Ia meyakini kedekatannya dengan buruh bisa membawanya melenggang ke kursi parlemen. “Yang paling penting kita pikirkan ada anggota yang jumlahnya banyak kemudian mereka merasakan selama ini aku dibela oleh serikatku pada saat aku berkasus, baik itu persoalan PHK maupun upah.”
Menurut Heri, pertemanan menjadi modal kuat ketimbang uang. Ia mengandalkan strategi kampanye door to door, yang mana akan menyentuh langsung secara personal.
Heri akan menyosialisasikan ide dan gagasannya sebagai caleg kepada buruh secara langsung. Nantinya, ia mengajak setiap buruh mendukung dirinya, kemudian buruh itu diminta mengajak keluarga dan tetangga sekitarnya.
“Kita kampanyenya lewat personal sih. Diorganisir secara personal. Jadi nggak perlu modal uang banyak.
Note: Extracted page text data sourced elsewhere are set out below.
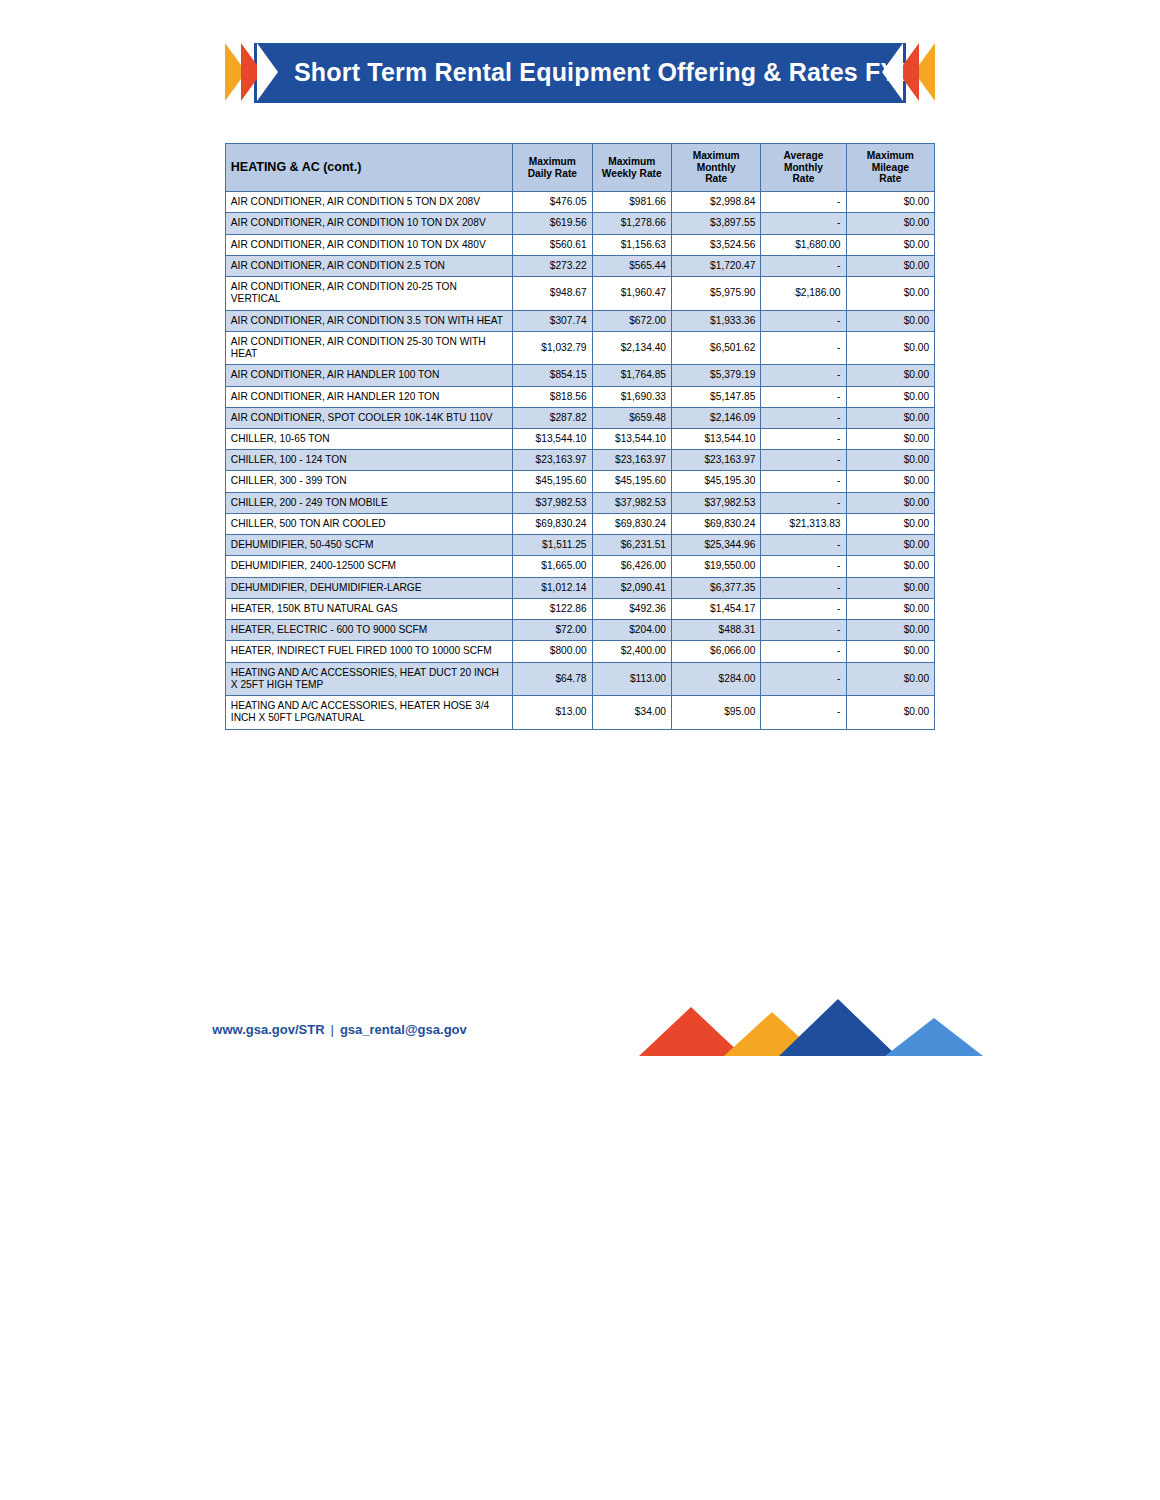Short Term Rental Equipment Offering & Rates FY22
| HEATING & AC (cont.) | Maximum Daily Rate | Maximum Weekly Rate | Maximum Monthly Rate | Average Monthly Rate | Maximum Mileage Rate |
| --- | --- | --- | --- | --- | --- |
| AIR CONDITIONER, AIR CONDITION 5 TON DX 208V | $476.05 | $981.66 | $2,998.84 | - | $0.00 |
| AIR CONDITIONER, AIR CONDITION 10 TON DX 208V | $619.56 | $1,278.66 | $3,897.55 | - | $0.00 |
| AIR CONDITIONER, AIR CONDITION 10 TON DX 480V | $560.61 | $1,156.63 | $3,524.56 | $1,680.00 | $0.00 |
| AIR CONDITIONER, AIR CONDITION 2.5 TON | $273.22 | $565.44 | $1,720.47 | - | $0.00 |
| AIR CONDITIONER, AIR CONDITION 20-25 TON VERTICAL | $948.67 | $1,960.47 | $5,975.90 | $2,186.00 | $0.00 |
| AIR CONDITIONER, AIR CONDITION 3.5 TON WITH HEAT | $307.74 | $672.00 | $1,933.36 | - | $0.00 |
| AIR CONDITIONER, AIR CONDITION 25-30 TON WITH HEAT | $1,032.79 | $2,134.40 | $6,501.62 | - | $0.00 |
| AIR CONDITIONER, AIR HANDLER 100 TON | $854.15 | $1,764.85 | $5,379.19 | - | $0.00 |
| AIR CONDITIONER, AIR HANDLER 120 TON | $818.56 | $1,690.33 | $5,147.85 | - | $0.00 |
| AIR CONDITIONER, SPOT COOLER 10K-14K BTU 110V | $287.82 | $659.48 | $2,146.09 | - | $0.00 |
| CHILLER, 10-65 TON | $13,544.10 | $13,544.10 | $13,544.10 | - | $0.00 |
| CHILLER, 100 - 124 TON | $23,163.97 | $23,163.97 | $23,163.97 | - | $0.00 |
| CHILLER, 300 - 399 TON | $45,195.60 | $45,195.60 | $45,195.30 | - | $0.00 |
| CHILLER, 200 - 249 TON MOBILE | $37,982.53 | $37,982.53 | $37,982.53 | - | $0.00 |
| CHILLER, 500 TON AIR COOLED | $69,830.24 | $69,830.24 | $69,830.24 | $21,313.83 | $0.00 |
| DEHUMIDIFIER, 50-450 SCFM | $1,511.25 | $6,231.51 | $25,344.96 | - | $0.00 |
| DEHUMIDIFIER, 2400-12500 SCFM | $1,665.00 | $6,426.00 | $19,550.00 | - | $0.00 |
| DEHUMIDIFIER, DEHUMIDIFIER-LARGE | $1,012.14 | $2,090.41 | $6,377.35 | - | $0.00 |
| HEATER, 150K BTU NATURAL GAS | $122.86 | $492.36 | $1,454.17 | - | $0.00 |
| HEATER, ELECTRIC - 600 TO 9000 SCFM | $72.00 | $204.00 | $488.31 | - | $0.00 |
| HEATER, INDIRECT FUEL FIRED 1000 TO 10000 SCFM | $800.00 | $2,400.00 | $6,066.00 | - | $0.00 |
| HEATING AND A/C ACCESSORIES, HEAT DUCT 20 INCH X 25FT HIGH TEMP | $64.78 | $113.00 | $284.00 | - | $0.00 |
| HEATING AND A/C ACCESSORIES, HEATER HOSE 3/4 INCH X 50FT LPG/NATURAL | $13.00 | $34.00 | $95.00 | - | $0.00 |
www.gsa.gov/STR|gsa_rental@gsa.gov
Lebih dahsyat itu personal touch, organisir secara door to door itu mengurangi biaya baliho dan stiker,” jelasnya.
Ia pun menyadari, keterbatasan uang membuat dirinya harus bekerja keras meluangkan waktu berkeliling menemui warga dan buruh. Dalam seminggu, Heri selalu berkeliling menemui warga.
“Kalo kita punya uang ya tinggal kasih aja warga Rp100, nanti tinggal bilang, hey pilih aku ya.”
Waluyo Ribowo Mengandalkan Rekan Sesama Buruh
Waluyo Ribowo, 41, tidak jauh berbeda dari Heri. Caleg DPRD Kabupaten Bekasi ini tak punya amunisi besar untuk mengarungi Pemilu 2024.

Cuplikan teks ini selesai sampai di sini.